§ DESCRIÇÃO DA TAREFA: Dê continuidade ao trecho selecionado, sobre a reação da oposição venezuelana à posse de Maduro, partindo do fim do último trecho mostrado.

Ainda de acordo com Guanipa, a oposição comprovou o triunfo, ao apresentar 85% das atas eleitorais. "Maduro tomou de assalto o poder, mostrou um boletim falso do Conselho Nacional Eleitoral (CNE) e uma sentença espúria do Tribunal Supremo de Justiça. A posse dele, hoje, foi uma mentira. É um ato totalitário, o qual será combatido pelo povo", assegurou.

EU ACHO...

Federico Parra/AFP - Juan Pablo Guanipa, líder político da oposição, deputado desde 2015 (atualmente afastado) e ex-primeiro vice-presidente da Assembleia Nacional

"A oposição se declara em resistência pacífica, em luta não violenta, em desobediência civil. Isso é o que a oposição fará a partir de agora. Considero muito difícil que Edmundo González possa chegar ao país nessas circunstâncias, mas o importante é que a nação venezuelana está disposta a lutar para que se reivindique a democracia e a liberdade na Venezuela. Para tanto, temos obrigação de exercer pressão interna e internacional, além de ações que prejudiquem as bases que sustentam Nicolás Maduro no poder. É uma luta dura, mas nós liberaremos a Venezuela."

Juan Pablo Guanipa, líder político da oposição, deputado desde 2015 (atualmente afastado) e ex-primeiro vice-presidente da Assembleia Nacional 

DUAS PERGUNTAS PARA...

§ BLOCO DE DADOS:
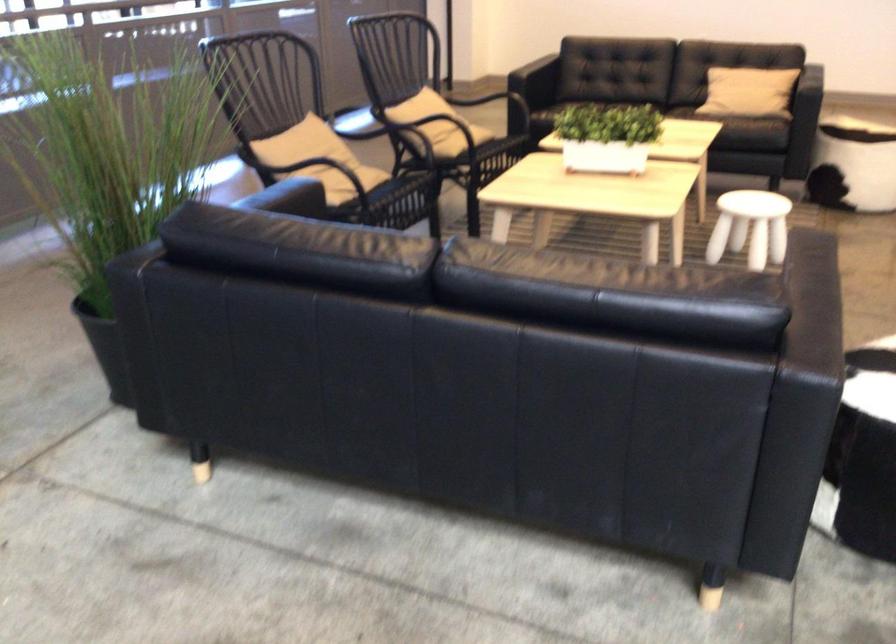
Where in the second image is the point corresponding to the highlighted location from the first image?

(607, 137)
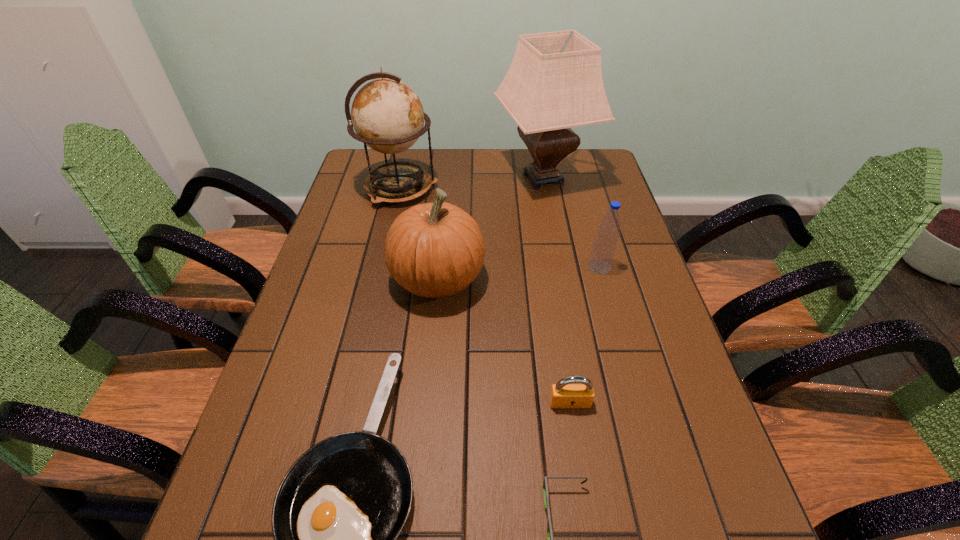
I want to click on lampshade, so click(x=554, y=83).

§ RESPOSTA ESCRITA:
Federico Parra/AFP - JUAN GUAIDÓ, líder opositor, ex-presidente autoproclamado da Venezuela e ex-líder da Assembleia Nacional
Maduro disse que sua posse é "a vitória da democracia". Como vê isso?

Nicolás Maduro consolida um golpe de Estado. É um usurpador. É a segunda eleição que rouba em seis anos. Ele o havia feito em 2018. Hoje, necessitamos do apoio da comunidade internacional. Não pode ser uma vitória perder uma eleição; prender mil pessoas; sobrecarregar o continente, com 8 milhões de refugiados. 

 

Quais os próximos planos da oposição?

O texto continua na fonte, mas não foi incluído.